RonO (rono_60103) wrote,

Some Unrelated Thoughts Before We Depart

In an hour or so, we will be leaving for Pasadena and Westercon.  But before we go, there are a couple of thoughts about fiction that I’m going to share.

Origin of an idea?

Last night, I got to the final episode of the Hitch Hiker’s Guide to the Galaxy TV series.  Near the end, Ford is trying to comfort Arthur on the fate of the Earth in about – from their current perspective – two-million years.  During this he mentions a planet from another dimension that was used as a ball in an intergalactic game of billiards (or pool, I don’t recall which term was used) and knocked into a worm hole.

Having only watched it a week or so before, this instantly reminded me of the conclusion to the Red Dwarf episode “White Hole” in which the resolution is when Lister knocks a planet into the eponymous  white hole using his pool skills (or maybe shear luck given is state of intoxication at the time)

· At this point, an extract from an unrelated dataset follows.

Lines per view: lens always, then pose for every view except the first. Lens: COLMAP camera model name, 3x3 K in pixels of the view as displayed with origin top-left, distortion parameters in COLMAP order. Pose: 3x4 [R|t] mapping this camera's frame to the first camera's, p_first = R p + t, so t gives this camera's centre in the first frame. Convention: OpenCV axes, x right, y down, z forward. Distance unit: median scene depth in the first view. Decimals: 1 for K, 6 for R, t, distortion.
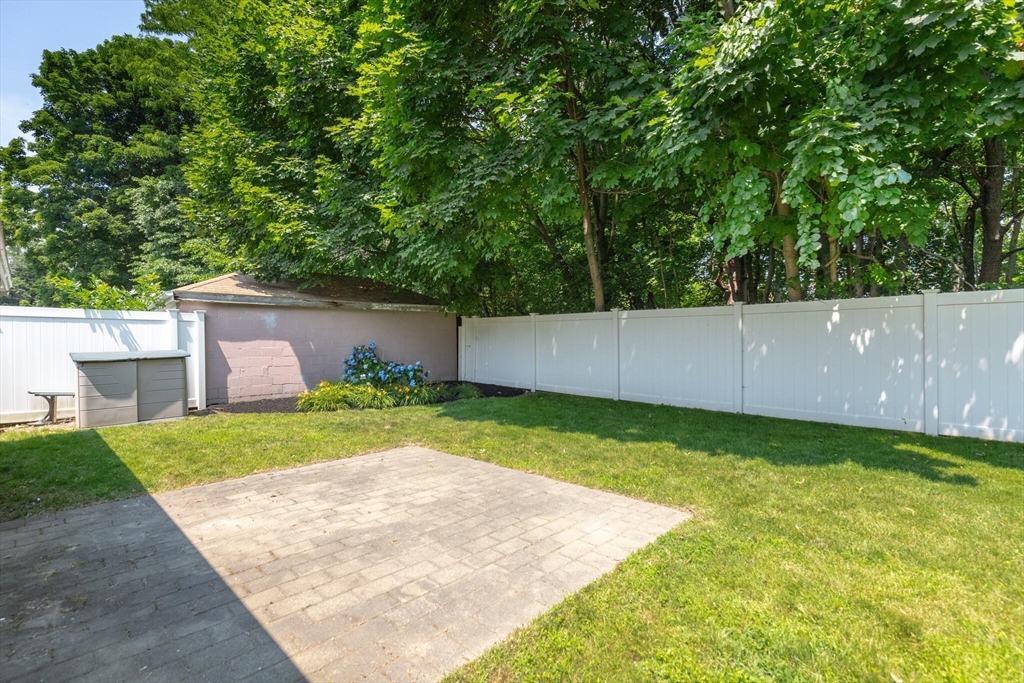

Which makes me wonder, were Grant and/or Naylor inspired by the nearly throw-away line in the final episode of The Hitch Hiker’s Guide to the Galaxy (and very likely someplace in some or all of the other versions) when writing that particular episode of Red Dwarf?

On Historical Inevitability in Alternate History Fiction

I’m also working my way through the unabridged audio book versions of Harry Turtledove’s American Empire series.  Which, given that I haven’t read all that much alternate history, makes me wonder if there is a principle in writing AH fiction somewhat similar to the one I formulated about Time Travel Fiction: “All fictional time travelers are drawn, unless otherwise prevented, to the HMS Titanic.”

{Aside: I’ll admit that two of my favorite fictional time travelers haven’t made it yet, but Doctor Sam Becket is prevented by the rules that keep all (or almost all) of his travels within his lifespan, and The Doctor did end up on a version of The Titanic, albiet a doomed spaceship rather than an ocean liner, so that almost counts}

I’m wondering if certain events are going to happen in AH stories, unless their prevention can be argued from the point of departure, just to keep the world somewhat familiar to the reader (viewer, listener, etc.).

Now, I could easily argue that any point of departure that did not impact Europe before then 1860′s or 1880′s – I’m not exactly sure when – would have resulted in a massive and nasty continental war in the moderately early twentieth century.  And, in Turtledove’s “Southern Victor” (or Timeline 191) universe, this clearly holds.  And, if my high school term paper thesis is correct, it is very likely that for all intents and purposes this war wouldn’t actually resolve the issues, but set the stage for the next round sometime in the next 15-30 years.

Similarly, many natural occurrences, such as The Dust Bowl – or at least the conditions that when combined with the farming practices of the era led to it – probably should occur in most alternate time lines.

But, what I wonder is if in writing fiction that is to be understood by people in our time line it becomes fairly necessary to also include a worldwide economic depression starting in the late 1920′s, and having one of the defeated countries in the first war get so put down that a charismatic reactionary figure can rise to dictatorial power and widespread popular support.

I think I could argue that this could have been prevented or mitigated by different terms at the end of the initial war – less harsh treatment of Germany in our time line, less harsh treatment of The Confederate States of America in Turtledove’s.  But would a timeline that plays that out make for a good story, which is after all what an author of fiction is after.